Work request:
What are the lines from the one containing "X174426350Y-81332985D03*" through the end of the listing below? Return them exactly, and only them.

Data for analysis:
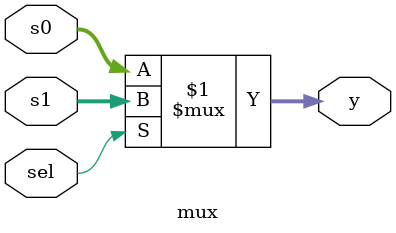
<source format=sv>
`timescale 1ns / 1ps


module mux(
    input logic sel,
    input logic [31:0] s0,
    input logic [31:0] s1,
    output logic [31:0] y
    );
    assign y=sel?s1:s0;
endmodule

</source>
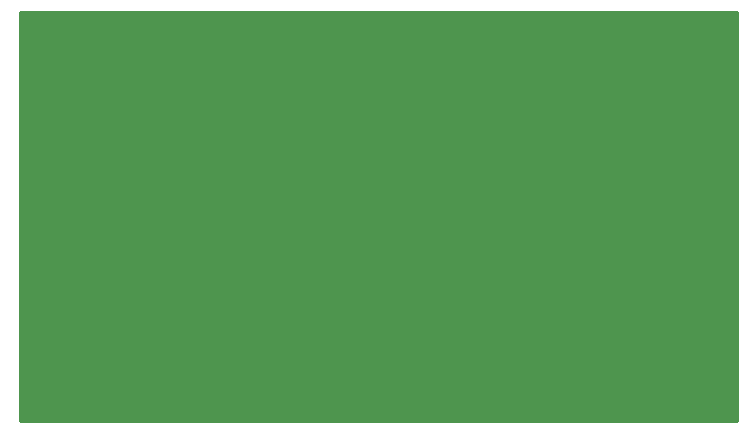
<source format=gbr>
G04 #@! TF.FileFunction,Soldermask,Top*
%FSLAX46Y46*%
G04 Gerber Fmt 4.6, Leading zero omitted, Abs format (unit mm)*
G04 Created by KiCad (PCBNEW 4.0.7) date 10/19/17 13:31:13*
%MOMM*%
%LPD*%
G01*
G04 APERTURE LIST*
%ADD10C,0.100000*%
%ADD11C,3.900120*%
%ADD12R,2.100000X2.100000*%
%ADD13O,2.100000X2.100000*%
%ADD14C,0.254000*%
G04 APERTURE END LIST*
D10*
D11*
X165735000Y-118110000D03*
D12*
X134620000Y-107315000D03*
X125730000Y-107315000D03*
D11*
X165735000Y-107315000D03*
D12*
X132715000Y-118110000D03*
D13*
X130175000Y-118110000D03*
X127635000Y-118110000D03*
D12*
X148590000Y-107315000D03*
D13*
X148590000Y-109855000D03*
X148590000Y-112395000D03*
D14*
G36*
X175133000Y-128143000D02*
X114427000Y-128143000D01*
X114427000Y-93472000D01*
X175133000Y-93472000D01*
X175133000Y-128143000D01*
X175133000Y-128143000D01*
G37*
X175133000Y-128143000D02*
X114427000Y-128143000D01*
X114427000Y-93472000D01*
X175133000Y-93472000D01*
X175133000Y-128143000D01*
M02*

</source>
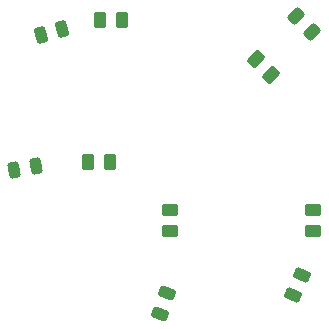
<source format=gbp>
G04 #@! TF.GenerationSoftware,KiCad,Pcbnew,(6.0.10-0)*
G04 #@! TF.CreationDate,2023-06-21T21:42:54+02:00*
G04 #@! TF.ProjectId,SwiftLeeds,53776966-744c-4656-9564-732e6b696361,rev?*
G04 #@! TF.SameCoordinates,Original*
G04 #@! TF.FileFunction,Paste,Bot*
G04 #@! TF.FilePolarity,Positive*
%FSLAX46Y46*%
G04 Gerber Fmt 4.6, Leading zero omitted, Abs format (unit mm)*
G04 Created by KiCad (PCBNEW (6.0.10-0)) date 2023-06-21 21:42:54*
%MOMM*%
%LPD*%
G01*
G04 APERTURE LIST*
G04 Aperture macros list*
%AMRoundRect*
0 Rectangle with rounded corners*
0 $1 Rounding radius*
0 $2 $3 $4 $5 $6 $7 $8 $9 X,Y pos of 4 corners*
0 Add a 4 corners polygon primitive as box body*
4,1,4,$2,$3,$4,$5,$6,$7,$8,$9,$2,$3,0*
0 Add four circle primitives for the rounded corners*
1,1,$1+$1,$2,$3*
1,1,$1+$1,$4,$5*
1,1,$1+$1,$6,$7*
1,1,$1+$1,$8,$9*
0 Add four rect primitives between the rounded corners*
20,1,$1+$1,$2,$3,$4,$5,0*
20,1,$1+$1,$4,$5,$6,$7,0*
20,1,$1+$1,$6,$7,$8,$9,0*
20,1,$1+$1,$8,$9,$2,$3,0*%
G04 Aperture macros list end*
%ADD10RoundRect,0.243750X0.117358X0.503791X-0.353531X0.377617X-0.117358X-0.503791X0.353531X-0.377617X0*%
%ADD11RoundRect,0.250000X0.262500X0.450000X-0.262500X0.450000X-0.262500X-0.450000X0.262500X-0.450000X0*%
%ADD12RoundRect,0.243750X0.324740X-0.402644X0.515221X0.046102X-0.324740X0.402644X-0.515221X-0.046102X0*%
%ADD13RoundRect,0.243750X0.160820X0.491645X-0.319274X0.406992X-0.160820X-0.491645X0.319274X-0.406992X0*%
%ADD14RoundRect,0.250000X-0.503814X-0.132583X-0.132583X-0.503814X0.503814X0.132583X0.132583X0.503814X0*%
%ADD15RoundRect,0.243750X-0.345367X0.385097X-0.512102X-0.073003X0.345367X-0.385097X0.512102X0.073003X0*%
%ADD16RoundRect,0.243750X0.494975X0.150260X0.150260X0.494975X-0.494975X-0.150260X-0.150260X-0.494975X0*%
%ADD17RoundRect,0.250000X0.450000X-0.262500X0.450000X0.262500X-0.450000X0.262500X-0.450000X-0.262500X0*%
%ADD18RoundRect,0.250000X-0.450000X0.262500X-0.450000X-0.262500X0.450000X-0.262500X0.450000X0.262500X0*%
G04 APERTURE END LIST*
D10*
X153094445Y-59242643D03*
X154905555Y-58757357D03*
D11*
X158912500Y-70000000D03*
X157087500Y-70000000D03*
D12*
X174426350Y-81332985D03*
X175158970Y-79607039D03*
D13*
X152693084Y-70355906D03*
X150846570Y-70681496D03*
D14*
X171267265Y-61354765D03*
X172557735Y-62645235D03*
D15*
X163138610Y-82880962D03*
X163779898Y-81119038D03*
D16*
X176000000Y-59000000D03*
X174674174Y-57674174D03*
D17*
X176125000Y-75912500D03*
X176125000Y-74087500D03*
D11*
X159912500Y-58000000D03*
X158087500Y-58000000D03*
D18*
X164000000Y-74087500D03*
X164000000Y-75912500D03*
M02*

</source>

Solved exercise:
X174426350Y-81332985D03*
X175158970Y-79607039D03*
D13*
X152693084Y-70355906D03*
X150846570Y-70681496D03*
D14*
X171267265Y-61354765D03*
X172557735Y-62645235D03*
D15*
X163138610Y-82880962D03*
X163779898Y-81119038D03*
D16*
X176000000Y-59000000D03*
X174674174Y-57674174D03*
D17*
X176125000Y-75912500D03*
X176125000Y-74087500D03*
D11*
X159912500Y-58000000D03*
X158087500Y-58000000D03*
D18*
X164000000Y-74087500D03*
X164000000Y-75912500D03*
M02*

</source>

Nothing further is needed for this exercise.